Regional frustration could help foment the revolutions about which Rubin worries, while an agreement would not only bring peace and security with the Arabs, but isolate Iran.
I hope we realize that, whatever their faults, Mahmoud Abbas, Hosni Mubarak and Jordan’s King Abdullah represent the greatest hope for true peace and security that Israel will ever have.
The time to try for a peace deal – and not necessarily succeed, but just try – is now, before it is too late.
Cambridge, Massachusetts
Kind of silly, no?
Sir, – In your November 29 editorial (“Fair press for peace”), you point out that Fatah has recently honored terrorist murderers and continues to insist that Israel is not the “Jewish state.” If that is the case, why does The Jerusalem Post time and again call for progress toward a two-state solution?
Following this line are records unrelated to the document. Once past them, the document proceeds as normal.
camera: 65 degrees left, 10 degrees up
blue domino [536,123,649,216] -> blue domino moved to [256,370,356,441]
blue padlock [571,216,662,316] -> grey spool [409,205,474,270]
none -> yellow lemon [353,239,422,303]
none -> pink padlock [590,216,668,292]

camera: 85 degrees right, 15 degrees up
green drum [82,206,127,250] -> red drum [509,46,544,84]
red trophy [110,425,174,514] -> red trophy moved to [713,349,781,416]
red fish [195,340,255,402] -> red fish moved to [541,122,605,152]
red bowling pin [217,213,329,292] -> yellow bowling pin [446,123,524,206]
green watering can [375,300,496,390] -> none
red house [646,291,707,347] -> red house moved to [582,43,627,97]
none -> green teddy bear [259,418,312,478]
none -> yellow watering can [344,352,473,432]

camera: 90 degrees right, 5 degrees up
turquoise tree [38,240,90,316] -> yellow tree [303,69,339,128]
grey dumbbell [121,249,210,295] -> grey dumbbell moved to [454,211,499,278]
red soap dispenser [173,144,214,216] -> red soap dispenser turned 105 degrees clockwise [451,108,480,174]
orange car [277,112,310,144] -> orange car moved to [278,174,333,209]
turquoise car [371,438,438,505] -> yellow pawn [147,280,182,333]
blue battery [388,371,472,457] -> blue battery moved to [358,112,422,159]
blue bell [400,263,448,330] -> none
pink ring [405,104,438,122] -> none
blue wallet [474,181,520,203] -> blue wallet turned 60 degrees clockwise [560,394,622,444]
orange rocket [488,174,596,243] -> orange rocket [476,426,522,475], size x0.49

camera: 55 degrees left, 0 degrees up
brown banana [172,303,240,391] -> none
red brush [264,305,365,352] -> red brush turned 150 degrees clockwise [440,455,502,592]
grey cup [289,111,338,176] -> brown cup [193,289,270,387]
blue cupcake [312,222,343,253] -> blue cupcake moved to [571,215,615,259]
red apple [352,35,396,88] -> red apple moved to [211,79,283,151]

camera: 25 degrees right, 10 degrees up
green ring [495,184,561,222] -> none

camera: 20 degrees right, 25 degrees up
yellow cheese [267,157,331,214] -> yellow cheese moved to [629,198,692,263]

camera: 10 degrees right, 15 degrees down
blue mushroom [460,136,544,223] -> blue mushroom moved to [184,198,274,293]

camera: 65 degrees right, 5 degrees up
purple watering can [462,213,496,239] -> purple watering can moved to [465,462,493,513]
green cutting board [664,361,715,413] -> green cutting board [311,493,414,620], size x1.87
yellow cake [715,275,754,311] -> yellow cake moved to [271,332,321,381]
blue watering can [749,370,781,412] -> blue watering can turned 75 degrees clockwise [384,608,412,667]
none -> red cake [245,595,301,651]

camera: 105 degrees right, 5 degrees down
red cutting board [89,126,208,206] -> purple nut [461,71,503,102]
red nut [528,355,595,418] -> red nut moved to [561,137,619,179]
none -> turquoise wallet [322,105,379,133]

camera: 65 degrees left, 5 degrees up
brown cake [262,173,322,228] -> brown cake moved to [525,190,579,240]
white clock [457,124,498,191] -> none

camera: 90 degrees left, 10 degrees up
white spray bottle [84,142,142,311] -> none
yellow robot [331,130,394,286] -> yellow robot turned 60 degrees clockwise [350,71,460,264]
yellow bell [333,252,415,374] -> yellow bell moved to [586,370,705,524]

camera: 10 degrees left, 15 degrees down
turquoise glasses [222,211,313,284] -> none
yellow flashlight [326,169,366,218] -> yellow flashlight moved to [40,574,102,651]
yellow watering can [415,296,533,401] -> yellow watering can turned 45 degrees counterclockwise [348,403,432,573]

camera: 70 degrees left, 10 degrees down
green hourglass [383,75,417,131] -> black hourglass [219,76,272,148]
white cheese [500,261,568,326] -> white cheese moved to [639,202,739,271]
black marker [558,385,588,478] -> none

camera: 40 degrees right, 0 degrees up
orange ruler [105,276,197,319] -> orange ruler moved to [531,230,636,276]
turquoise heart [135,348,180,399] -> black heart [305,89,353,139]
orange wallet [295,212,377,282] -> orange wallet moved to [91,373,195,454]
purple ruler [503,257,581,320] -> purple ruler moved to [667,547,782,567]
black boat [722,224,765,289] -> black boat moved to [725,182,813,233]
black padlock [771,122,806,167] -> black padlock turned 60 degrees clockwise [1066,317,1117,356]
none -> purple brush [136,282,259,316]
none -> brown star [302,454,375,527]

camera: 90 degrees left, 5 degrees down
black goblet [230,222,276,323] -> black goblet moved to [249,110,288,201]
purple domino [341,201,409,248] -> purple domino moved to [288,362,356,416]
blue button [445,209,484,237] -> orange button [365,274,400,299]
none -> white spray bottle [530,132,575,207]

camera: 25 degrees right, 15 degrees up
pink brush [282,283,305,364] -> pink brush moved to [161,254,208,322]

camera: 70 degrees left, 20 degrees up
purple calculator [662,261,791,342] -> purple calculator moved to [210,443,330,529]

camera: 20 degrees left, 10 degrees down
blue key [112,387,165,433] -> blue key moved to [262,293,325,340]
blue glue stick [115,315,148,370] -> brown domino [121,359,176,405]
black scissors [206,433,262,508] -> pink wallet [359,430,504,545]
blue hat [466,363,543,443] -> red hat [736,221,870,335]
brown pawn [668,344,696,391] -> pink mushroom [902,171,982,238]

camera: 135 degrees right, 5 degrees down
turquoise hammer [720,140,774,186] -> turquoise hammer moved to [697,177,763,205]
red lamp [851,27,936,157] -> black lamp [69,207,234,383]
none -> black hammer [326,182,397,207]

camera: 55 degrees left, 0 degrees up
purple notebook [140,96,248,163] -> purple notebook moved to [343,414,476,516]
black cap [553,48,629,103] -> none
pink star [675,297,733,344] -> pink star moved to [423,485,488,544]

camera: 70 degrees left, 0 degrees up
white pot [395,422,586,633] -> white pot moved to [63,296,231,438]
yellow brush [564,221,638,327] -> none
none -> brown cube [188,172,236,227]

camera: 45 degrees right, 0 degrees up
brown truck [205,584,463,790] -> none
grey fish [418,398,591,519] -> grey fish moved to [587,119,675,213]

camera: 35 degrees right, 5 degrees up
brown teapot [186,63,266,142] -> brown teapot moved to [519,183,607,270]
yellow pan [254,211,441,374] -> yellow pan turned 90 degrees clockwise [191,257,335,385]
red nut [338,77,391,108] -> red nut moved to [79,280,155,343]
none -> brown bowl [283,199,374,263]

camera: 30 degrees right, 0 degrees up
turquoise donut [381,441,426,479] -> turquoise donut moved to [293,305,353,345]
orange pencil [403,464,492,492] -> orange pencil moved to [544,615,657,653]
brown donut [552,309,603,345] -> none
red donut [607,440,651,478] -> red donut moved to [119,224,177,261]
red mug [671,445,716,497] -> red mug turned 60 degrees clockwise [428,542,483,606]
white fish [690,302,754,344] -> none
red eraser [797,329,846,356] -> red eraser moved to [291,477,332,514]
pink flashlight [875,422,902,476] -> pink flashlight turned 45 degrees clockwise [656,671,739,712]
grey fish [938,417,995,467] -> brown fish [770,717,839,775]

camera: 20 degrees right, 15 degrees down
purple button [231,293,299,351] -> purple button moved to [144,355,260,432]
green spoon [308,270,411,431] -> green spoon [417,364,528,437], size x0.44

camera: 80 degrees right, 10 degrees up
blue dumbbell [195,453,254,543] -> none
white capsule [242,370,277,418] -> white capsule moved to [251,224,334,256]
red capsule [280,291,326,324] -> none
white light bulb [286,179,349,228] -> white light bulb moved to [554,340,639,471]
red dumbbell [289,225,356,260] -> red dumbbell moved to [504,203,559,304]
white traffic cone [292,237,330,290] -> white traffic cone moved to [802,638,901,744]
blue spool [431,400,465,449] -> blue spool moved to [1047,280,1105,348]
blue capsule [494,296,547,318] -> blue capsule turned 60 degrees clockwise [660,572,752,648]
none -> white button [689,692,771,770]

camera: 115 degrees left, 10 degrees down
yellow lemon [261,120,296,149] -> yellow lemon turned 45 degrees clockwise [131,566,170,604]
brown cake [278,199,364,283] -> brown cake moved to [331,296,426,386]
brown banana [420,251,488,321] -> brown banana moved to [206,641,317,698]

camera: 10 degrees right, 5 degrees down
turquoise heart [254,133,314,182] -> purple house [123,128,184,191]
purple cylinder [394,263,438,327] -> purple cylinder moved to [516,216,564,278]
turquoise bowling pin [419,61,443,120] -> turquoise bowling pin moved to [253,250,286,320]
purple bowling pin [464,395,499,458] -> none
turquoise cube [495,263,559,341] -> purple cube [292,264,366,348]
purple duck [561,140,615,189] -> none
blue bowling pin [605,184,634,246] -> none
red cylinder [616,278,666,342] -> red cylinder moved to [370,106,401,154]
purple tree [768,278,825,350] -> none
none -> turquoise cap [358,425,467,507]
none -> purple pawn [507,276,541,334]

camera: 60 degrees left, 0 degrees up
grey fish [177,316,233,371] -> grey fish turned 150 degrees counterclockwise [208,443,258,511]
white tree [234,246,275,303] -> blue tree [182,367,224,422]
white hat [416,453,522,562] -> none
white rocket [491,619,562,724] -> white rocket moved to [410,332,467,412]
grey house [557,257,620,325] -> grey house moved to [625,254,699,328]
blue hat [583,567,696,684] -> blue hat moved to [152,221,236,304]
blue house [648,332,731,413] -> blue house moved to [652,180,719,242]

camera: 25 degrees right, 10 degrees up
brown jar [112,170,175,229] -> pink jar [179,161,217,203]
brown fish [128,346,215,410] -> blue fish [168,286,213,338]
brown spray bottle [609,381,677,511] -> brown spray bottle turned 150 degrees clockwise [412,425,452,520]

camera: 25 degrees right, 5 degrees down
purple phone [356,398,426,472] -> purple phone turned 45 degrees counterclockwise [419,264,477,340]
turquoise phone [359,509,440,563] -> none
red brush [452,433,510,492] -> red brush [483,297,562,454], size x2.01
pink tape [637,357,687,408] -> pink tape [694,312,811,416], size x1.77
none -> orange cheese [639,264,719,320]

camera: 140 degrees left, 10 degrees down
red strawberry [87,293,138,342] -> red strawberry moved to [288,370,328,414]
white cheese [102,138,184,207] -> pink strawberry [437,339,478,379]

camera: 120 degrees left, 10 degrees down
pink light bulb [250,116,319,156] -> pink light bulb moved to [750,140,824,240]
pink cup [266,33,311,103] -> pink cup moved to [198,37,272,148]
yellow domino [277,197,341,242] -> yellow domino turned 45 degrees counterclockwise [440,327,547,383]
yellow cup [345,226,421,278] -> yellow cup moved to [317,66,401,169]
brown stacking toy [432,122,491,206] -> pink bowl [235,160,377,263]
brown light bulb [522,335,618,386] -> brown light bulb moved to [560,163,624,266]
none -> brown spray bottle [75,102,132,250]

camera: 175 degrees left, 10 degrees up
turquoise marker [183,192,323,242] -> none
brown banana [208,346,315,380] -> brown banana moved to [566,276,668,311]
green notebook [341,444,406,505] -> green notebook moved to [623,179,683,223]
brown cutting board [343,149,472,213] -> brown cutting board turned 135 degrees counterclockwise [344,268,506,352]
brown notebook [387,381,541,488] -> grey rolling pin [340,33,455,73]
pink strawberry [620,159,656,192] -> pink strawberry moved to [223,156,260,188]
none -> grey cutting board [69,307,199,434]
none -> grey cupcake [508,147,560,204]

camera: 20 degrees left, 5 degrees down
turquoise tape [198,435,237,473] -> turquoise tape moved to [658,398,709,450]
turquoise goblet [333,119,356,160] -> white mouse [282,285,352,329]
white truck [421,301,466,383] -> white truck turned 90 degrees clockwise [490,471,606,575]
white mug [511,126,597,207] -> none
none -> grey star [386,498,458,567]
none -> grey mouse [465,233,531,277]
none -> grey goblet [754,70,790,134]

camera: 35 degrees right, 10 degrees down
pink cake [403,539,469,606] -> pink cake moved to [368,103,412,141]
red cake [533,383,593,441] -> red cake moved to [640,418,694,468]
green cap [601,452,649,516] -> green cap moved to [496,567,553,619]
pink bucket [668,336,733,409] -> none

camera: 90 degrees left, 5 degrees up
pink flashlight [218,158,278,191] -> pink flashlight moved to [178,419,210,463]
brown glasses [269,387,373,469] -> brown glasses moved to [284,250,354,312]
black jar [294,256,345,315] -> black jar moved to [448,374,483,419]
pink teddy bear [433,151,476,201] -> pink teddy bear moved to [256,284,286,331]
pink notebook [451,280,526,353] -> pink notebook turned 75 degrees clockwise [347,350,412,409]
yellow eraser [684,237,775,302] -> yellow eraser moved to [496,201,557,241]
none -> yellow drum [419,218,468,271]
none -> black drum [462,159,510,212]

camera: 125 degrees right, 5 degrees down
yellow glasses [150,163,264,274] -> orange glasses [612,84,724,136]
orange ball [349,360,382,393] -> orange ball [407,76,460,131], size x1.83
While you should be commended for being a lone voice in reporting Fatah’s intransigence, why not put two and two together and admit that creating another Arab state alongside Israel will not result in peace.
Sir, – The Fatah Revolutionary Council has rejected any changes to the 1948 armistice lines, including land swaps designed to place Arab homes in Palestine and the Jews’ in Israel.
Such swaps avoid creating more refugees by preventing the expulsion of Jews living in Judea and Samaria from their homes, while providing Arabs self-determination in the proposed Palestine.
Land swaps can also give Palestinians more territory than they might otherwise have under an agreement that leaves as many people as possible, Arabs and Jews, in place.
Fatah has also declared that Israel cannot remain a Jewish state, although none have suggested Israelis may determine the political or ethnic future of Palestine.
Israelis have learned that just because they have won multiple wars after being threatened and attacked by their neighbors, winning has not allowed them to dictate peace terms. Apparently, Fatah still reserves that right for itself.
Philadelphia, PA
Free of charge
Sir, – Thank you for making the first installment of the three million pages of leaked documents accessible, showing the most relevant and commenting for clarity and relevance (“WikiLeaks reveals Saudi Arabia exhorted US to attack Iran and ‘cut off the head of the snake,’” November 29). It’s great day for democracy, free press and parliamentary scrutiny the world over, and a thunderous defeat for global manipulations, lying and patronizing, whether in the name of democratic or totalitarian regimes.
Things will never be the same again. From now on we may say that the public’s security and empowerment are strengthened by three things: a free press, free elections and free leaks.